Work request =
Throughout the entries below, report every line where "span" is found.

+-------+

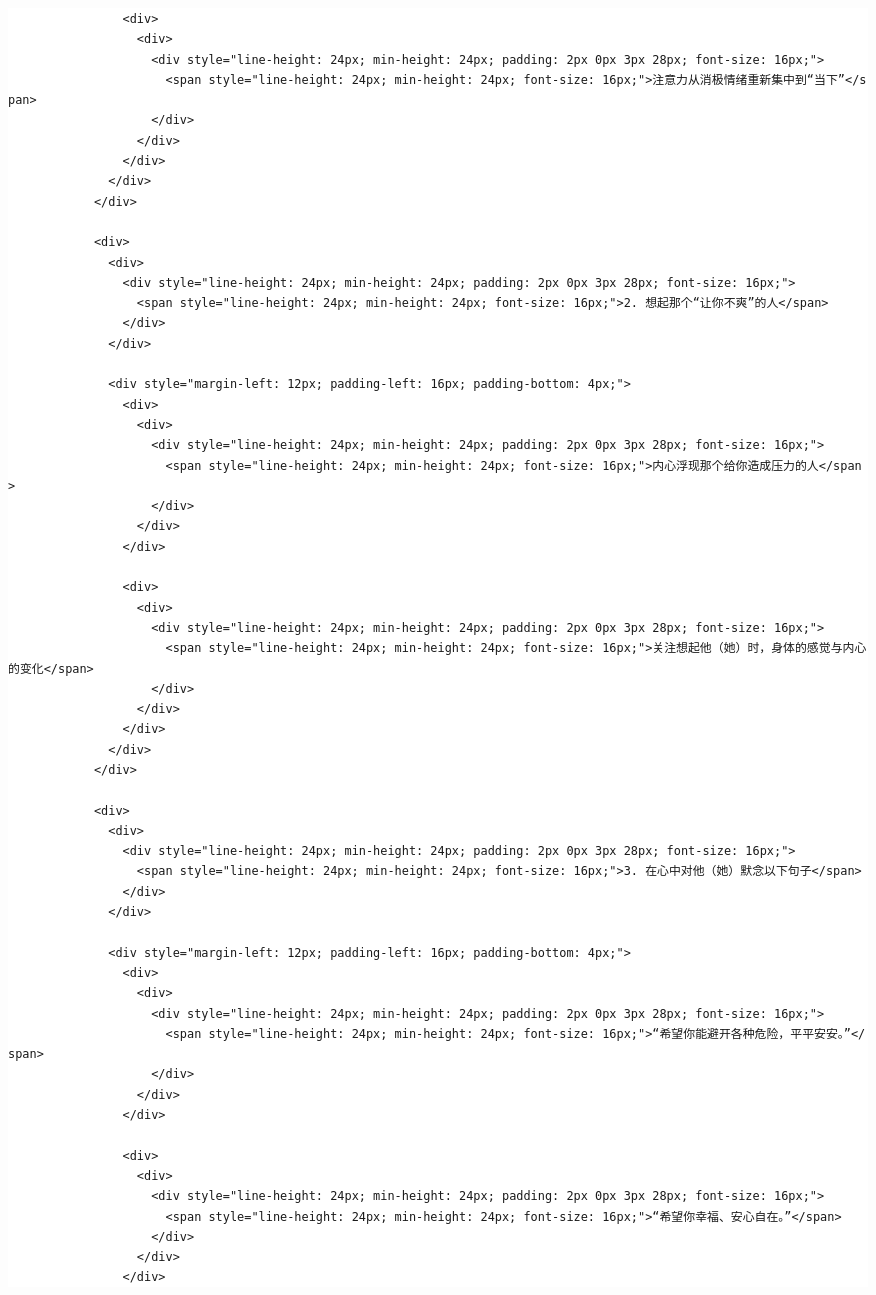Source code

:                     <div>
                      <div>
                        <div style="line-height: 24px; min-height: 24px; padding: 2px 0px 3px 28px; font-size: 16px;">
                          <span style="line-height: 24px; min-height: 24px; font-size: 16px;">注意力从消极情绪重新集中到“当下”</span>
                        </div>
                      </div>
                    </div>
                  </div>
                </div>
                
                <div>
                  <div>
                    <div style="line-height: 24px; min-height: 24px; padding: 2px 0px 3px 28px; font-size: 16px;">
                      <span style="line-height: 24px; min-height: 24px; font-size: 16px;">2. 想起那个“让你不爽”的人</span>
                    </div>
                  </div>
                  
                  <div style="margin-left: 12px; padding-left: 16px; padding-bottom: 4px;">
                    <div>
                      <div>
                        <div style="line-height: 24px; min-height: 24px; padding: 2px 0px 3px 28px; font-size: 16px;">
                          <span style="line-height: 24px; min-height: 24px; font-size: 16px;">内心浮现那个给你造成压力的人</span>
                        </div>
                      </div>
                    </div>
                    
                    <div>
                      <div>
                        <div style="line-height: 24px; min-height: 24px; padding: 2px 0px 3px 28px; font-size: 16px;">
                          <span style="line-height: 24px; min-height: 24px; font-size: 16px;">关注想起他（她）时，身体的感觉与内心的变化</span>
                        </div>
                      </div>
                    </div>
                  </div>
                </div>
                
                <div>
                  <div>
                    <div style="line-height: 24px; min-height: 24px; padding: 2px 0px 3px 28px; font-size: 16px;">
                      <span style="line-height: 24px; min-height: 24px; font-size: 16px;">3. 在心中对他（她）默念以下句子</span>
                    </div>
                  </div>
                  
                  <div style="margin-left: 12px; padding-left: 16px; padding-bottom: 4px;">
                    <div>
                      <div>
                        <div style="line-height: 24px; min-height: 24px; padding: 2px 0px 3px 28px; font-size: 16px;">
                          <span style="line-height: 24px; min-height: 24px; font-size: 16px;">“希望你能避开各种危险，平平安安。”</span>
                        </div>
                      </div>
                    </div>
                    
                    <div>
                      <div>
                        <div style="line-height: 24px; min-height: 24px; padding: 2px 0px 3px 28px; font-size: 16px;">
                          <span style="line-height: 24px; min-height: 24px; font-size: 16px;">“希望你幸福、安心自在。”</span>
                        </div>
                      </div>
                    </div>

+-------+

Answer for the task =
                          <span style="line-height: 24px; min-height: 24px; font-size: 16px;">注意力从消极情绪重新集中到“当下”</span>
                      <span style="line-height: 24px; min-height: 24px; font-size: 16px;">2. 想起那个“让你不爽”的人</span>
                          <span style="line-height: 24px; min-height: 24px; font-size: 16px;">内心浮现那个给你造成压力的人</span>
                          <span style="line-height: 24px; min-height: 24px; font-size: 16px;">关注想起他（她）时，身体的感觉与内心的变化</span>
                      <span style="line-height: 24px; min-height: 24px; font-size: 16px;">3. 在心中对他（她）默念以下句子</span>
                          <span style="line-height: 24px; min-height: 24px; font-size: 16px;">“希望你能避开各种危险，平平安安。”</span>
                          <span style="line-height: 24px; min-height: 24px; font-size: 16px;">“希望你幸福、安心自在。”</span>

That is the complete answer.